Le West Texas Intermediate (WTI) – le prix de référence du pétrole brut américain – progresse légèrement lors de la séance asiatique ce mardi et cherche à consolider le rebond de la veille après une chute intrajournalière à des niveaux inférieurs au milieu des 77 dollars. La matière première s’échange actuellement autour de 79,40 dollars, en hausse de 0,75 % sur la journée, mais manque de conviction haussière en raison de l’incertitude liée à la guerre en cours au Moyen-Orient.
Dans les derniers développements, l’Iran a déclaré lundi qu’aucune discussion n’était en cours avec les États-Unis et qu’aucune rencontre n’était prévue. Cette déclaration contredit le président américain Donald Trump, qui a justifié l’annulation des attaques du week-end par la reprise d’éventuelles négociations. Par ailleurs, des informations non confirmées sur des frappes de drones contre des intérêts américains au Koweït tempèrent les espoirs d’un éventuel accord de paix entre les États-Unis et l’Iran, poussant les investisseurs à intégrer une prime de risque géopolitique et soutenant légèrement les prix du pétrole brut.
Pendant ce temps, Mohsen Rezaee, conseiller militaire principal du Guide suprême iranien, a affirmé que Téhéran n'autoriserait aucun transit maritime par la voie stratégique en dehors de celle désignée par la République islamique. Rezaee a de plus averti que les navires et forces américains pourraient faire face à des risques graves et des pertes si l’impasse actuelle autour du détroit stratégique persiste. En outre, le blocus naval imposé contre l’Arabie saoudite par les rebelles houthis soutenus par l’Iran accentue les inquiétudes quant à l’approvisionnement énergétique mondial.

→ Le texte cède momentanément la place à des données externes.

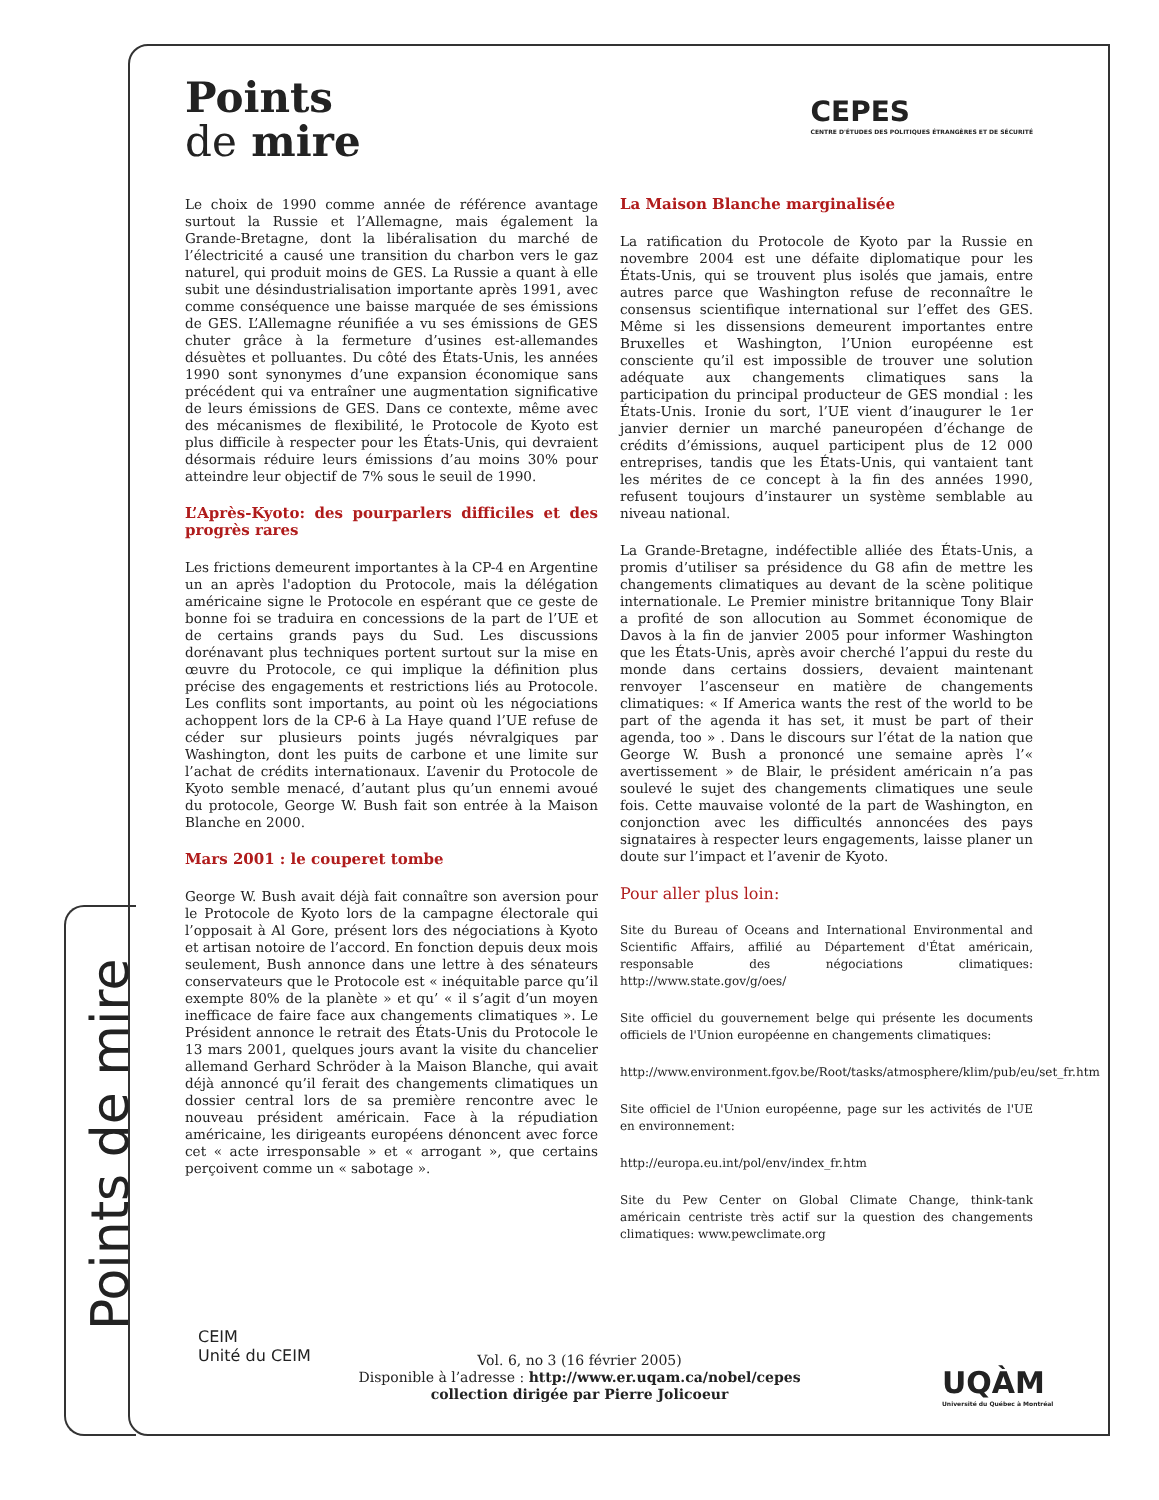Points
de mire
CEPES
CENTRE D'ÉTUDES DES POLITIQUES ÉTRANGÈRES ET DE SÉCURITÉ
Le choix de 1990 comme année de référence avantage surtout la Russie et l’Allemagne, mais également la Grande-Bretagne, dont la libéralisation du marché de l’électricité a causé une transition du charbon vers le gaz naturel, qui produit moins de GES. La Russie a quant à elle subit une désindustrialisation importante après 1991, avec comme conséquence une baisse marquée de ses émissions de GES. L’Allemagne réunifiée a vu ses émissions de GES chuter grâce à la fermeture d’usines est-allemandes désuètes et polluantes. Du côté des États-Unis, les années 1990 sont synonymes d’une expansion économique sans précédent qui va entraîner une augmentation significative de leurs émissions de GES. Dans ce contexte, même avec des mécanismes de flexibilité, le Protocole de Kyoto est plus difficile à respecter pour les États-Unis, qui devraient désormais réduire leurs émissions d’au moins 30% pour atteindre leur objectif de 7% sous le seuil de 1990.
L’Après-Kyoto: des pourparlers difficiles et des progrès rares
Les frictions demeurent importantes à la CP-4 en Argentine un an après l'adoption du Protocole, mais la délégation américaine signe le Protocole en espérant que ce geste de bonne foi se traduira en concessions de la part de l’UE et de certains grands pays du Sud. Les discussions dorénavant plus techniques portent surtout sur la mise en œuvre du Protocole, ce qui implique la définition plus précise des engagements et restrictions liés au Protocole. Les conflits sont importants, au point où les négociations achoppent lors de la CP-6 à La Haye quand l’UE refuse de céder sur plusieurs points jugés névralgiques par Washington, dont les puits de carbone et une limite sur l’achat de crédits internationaux. L’avenir du Protocole de Kyoto semble menacé, d’autant plus qu’un ennemi avoué du protocole, George W. Bush fait son entrée à la Maison Blanche en 2000.
Mars 2001 : le couperet tombe
George W. Bush avait déjà fait connaître son aversion pour le Protocole de Kyoto lors de la campagne électorale qui l’opposait à Al Gore, présent lors des négociations à Kyoto et artisan notoire de l’accord. En fonction depuis deux mois seulement, Bush annonce dans une lettre à des sénateurs conservateurs que le Protocole est « inéquitable parce qu’il exempte 80% de la planète » et qu’ « il s’agit d’un moyen inefficace de faire face aux changements climatiques ». Le Président annonce le retrait des États-Unis du Protocole le 13 mars 2001, quelques jours avant la visite du chancelier allemand Gerhard Schröder à la Maison Blanche, qui avait déjà annoncé qu’il ferait des changements climatiques un dossier central lors de sa première rencontre avec le nouveau président américain. Face à la répudiation américaine, les dirigeants européens dénoncent avec force cet « acte irresponsable » et « arrogant », que certains perçoivent comme un « sabotage ».
La Maison Blanche marginalisée
La ratification du Protocole de Kyoto par la Russie en novembre 2004 est une défaite diplomatique pour les États-Unis, qui se trouvent plus isolés que jamais, entre autres parce que Washington refuse de reconnaître le consensus scientifique international sur l’effet des GES. Même si les dissensions demeurent importantes entre Bruxelles et Washington, l’Union européenne est consciente qu’il est impossible de trouver une solution adéquate aux changements climatiques sans la participation du principal producteur de GES mondial : les États-Unis. Ironie du sort, l’UE vient d’inaugurer le 1er janvier dernier un marché paneuropéen d’échange de crédits d’émissions, auquel participent plus de 12 000 entreprises, tandis que les États-Unis, qui vantaient tant les mérites de ce concept à la fin des années 1990, refusent toujours d’instaurer un système semblable au niveau national.
La Grande-Bretagne, indéfectible alliée des États-Unis, a promis d’utiliser sa présidence du G8 afin de mettre les changements climatiques au devant de la scène politique internationale. Le Premier ministre britannique Tony Blair a profité de son allocution au Sommet économique de Davos à la fin de janvier 2005 pour informer Washington que les États-Unis, après avoir cherché l’appui du reste du monde dans certains dossiers, devaient maintenant renvoyer l’ascenseur en matière de changements climatiques: « If America wants the rest of the world to be part of the agenda it has set, it must be part of their agenda, too » . Dans le discours sur l’état de la nation que George W. Bush a prononcé une semaine après l’« avertissement » de Blair, le président américain n’a pas soulevé le sujet des changements climatiques une seule fois. Cette mauvaise volonté de la part de Washington, en conjonction avec les difficultés annoncées des pays signataires à respecter leurs engagements, laisse planer un doute sur l’impact et l’avenir de Kyoto.
Pour aller plus loin:
Site du Bureau of Oceans and International Environmental and Scientific Affairs, affilié au Département d'État américain, responsable des négociations climatiques: http://www.state.gov/g/oes/
Site officiel du gouvernement belge qui présente les documents officiels de l'Union européenne en changements climatiques:
http://www.environment.fgov.be/Root/tasks/atmosphere/klim/pub/eu/set_fr.htm
Site officiel de l'Union européenne, page sur les activités de l'UE en environnement:
http://europa.eu.int/pol/env/index_fr.htm
Site du Pew Center on Global Climate Change, think-tank américain centriste très actif sur la question des changements climatiques: www.pewclimate.org
Points de mire
CEIM
Unité du CEIM
Vol. 6, no 3 (16 février 2005)
Disponible à l’adresse : http://www.er.uqam.ca/nobel/cepes
collection dirigée par Pierre Jolicoeur
UQÀM
Université du Québec à Montréal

Benjamin Picton, de Rabobank, qualifie les tensions récurrentes autour du détroit d’Hormuz de sorte de « Jour sans fin » pour les marchés, avertissant que « plus tard dans la semaine, les frappes reprennent généralement, les prix du pétrole s’envolent, les actions chutent et les rendements obligataires augmentent. » Il met en garde contre le fait « qu’un tel scénario est tout à fait possible cette semaine », même si, pour l’instant, le sentiment dominant est celui de « représailles pour représailles », les investisseurs restant prudents à l’idée que le schéma bien connu d’escalade et d’aversion au risque puisse à nouveau s’imposer.

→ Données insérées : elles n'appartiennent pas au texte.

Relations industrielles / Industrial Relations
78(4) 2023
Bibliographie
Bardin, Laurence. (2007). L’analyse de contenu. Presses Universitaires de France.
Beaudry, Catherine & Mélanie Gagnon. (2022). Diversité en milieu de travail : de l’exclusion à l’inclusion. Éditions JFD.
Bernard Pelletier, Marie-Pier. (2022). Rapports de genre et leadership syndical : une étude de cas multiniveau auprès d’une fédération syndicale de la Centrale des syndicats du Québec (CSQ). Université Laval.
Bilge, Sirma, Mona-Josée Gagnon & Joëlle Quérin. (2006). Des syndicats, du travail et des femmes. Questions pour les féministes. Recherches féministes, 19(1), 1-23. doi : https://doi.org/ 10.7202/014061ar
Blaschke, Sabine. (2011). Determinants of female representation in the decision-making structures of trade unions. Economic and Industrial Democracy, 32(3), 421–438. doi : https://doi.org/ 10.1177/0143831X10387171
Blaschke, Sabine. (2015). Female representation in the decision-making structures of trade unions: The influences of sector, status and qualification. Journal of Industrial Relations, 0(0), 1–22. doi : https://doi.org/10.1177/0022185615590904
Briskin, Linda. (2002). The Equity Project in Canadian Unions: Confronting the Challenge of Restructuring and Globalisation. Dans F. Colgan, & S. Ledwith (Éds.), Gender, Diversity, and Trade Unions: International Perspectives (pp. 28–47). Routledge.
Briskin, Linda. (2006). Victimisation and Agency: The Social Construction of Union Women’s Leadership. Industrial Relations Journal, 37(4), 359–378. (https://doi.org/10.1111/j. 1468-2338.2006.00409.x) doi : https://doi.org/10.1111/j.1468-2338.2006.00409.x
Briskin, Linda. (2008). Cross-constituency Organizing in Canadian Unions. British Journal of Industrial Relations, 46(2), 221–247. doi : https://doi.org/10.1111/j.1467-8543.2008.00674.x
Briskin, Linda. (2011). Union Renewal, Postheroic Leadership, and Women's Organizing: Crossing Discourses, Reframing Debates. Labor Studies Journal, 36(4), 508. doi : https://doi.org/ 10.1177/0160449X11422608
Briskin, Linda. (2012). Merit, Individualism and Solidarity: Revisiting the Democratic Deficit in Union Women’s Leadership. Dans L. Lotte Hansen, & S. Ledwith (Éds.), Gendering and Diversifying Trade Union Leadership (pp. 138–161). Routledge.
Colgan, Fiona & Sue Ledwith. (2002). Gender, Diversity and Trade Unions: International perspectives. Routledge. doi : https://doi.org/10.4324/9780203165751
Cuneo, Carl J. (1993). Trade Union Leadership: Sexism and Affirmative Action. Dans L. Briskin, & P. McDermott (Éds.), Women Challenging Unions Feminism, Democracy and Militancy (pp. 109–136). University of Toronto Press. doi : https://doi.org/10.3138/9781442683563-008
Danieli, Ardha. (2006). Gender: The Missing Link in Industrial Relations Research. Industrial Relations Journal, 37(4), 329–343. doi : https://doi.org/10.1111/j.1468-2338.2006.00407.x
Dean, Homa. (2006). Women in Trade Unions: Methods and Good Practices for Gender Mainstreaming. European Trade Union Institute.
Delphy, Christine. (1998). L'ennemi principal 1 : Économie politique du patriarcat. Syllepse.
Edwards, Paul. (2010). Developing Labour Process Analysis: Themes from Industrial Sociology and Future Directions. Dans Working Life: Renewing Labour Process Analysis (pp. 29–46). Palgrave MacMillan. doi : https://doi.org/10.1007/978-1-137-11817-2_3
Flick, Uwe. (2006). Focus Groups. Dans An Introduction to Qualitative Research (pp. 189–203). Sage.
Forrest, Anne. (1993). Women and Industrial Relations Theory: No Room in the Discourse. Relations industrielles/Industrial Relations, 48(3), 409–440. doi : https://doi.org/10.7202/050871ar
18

Cela éclipse largement la décision d’OPEC+ de dimanche d’augmenter la production à partir de septembre et constitue un vent favorable pour les prix du pétrole brut. Cependant, l’absence d’achats soutenus appelle à la prudence avant de prendre de nouvelles positions haussières sur la matière première ou de s’aligner pour une appréciation significative.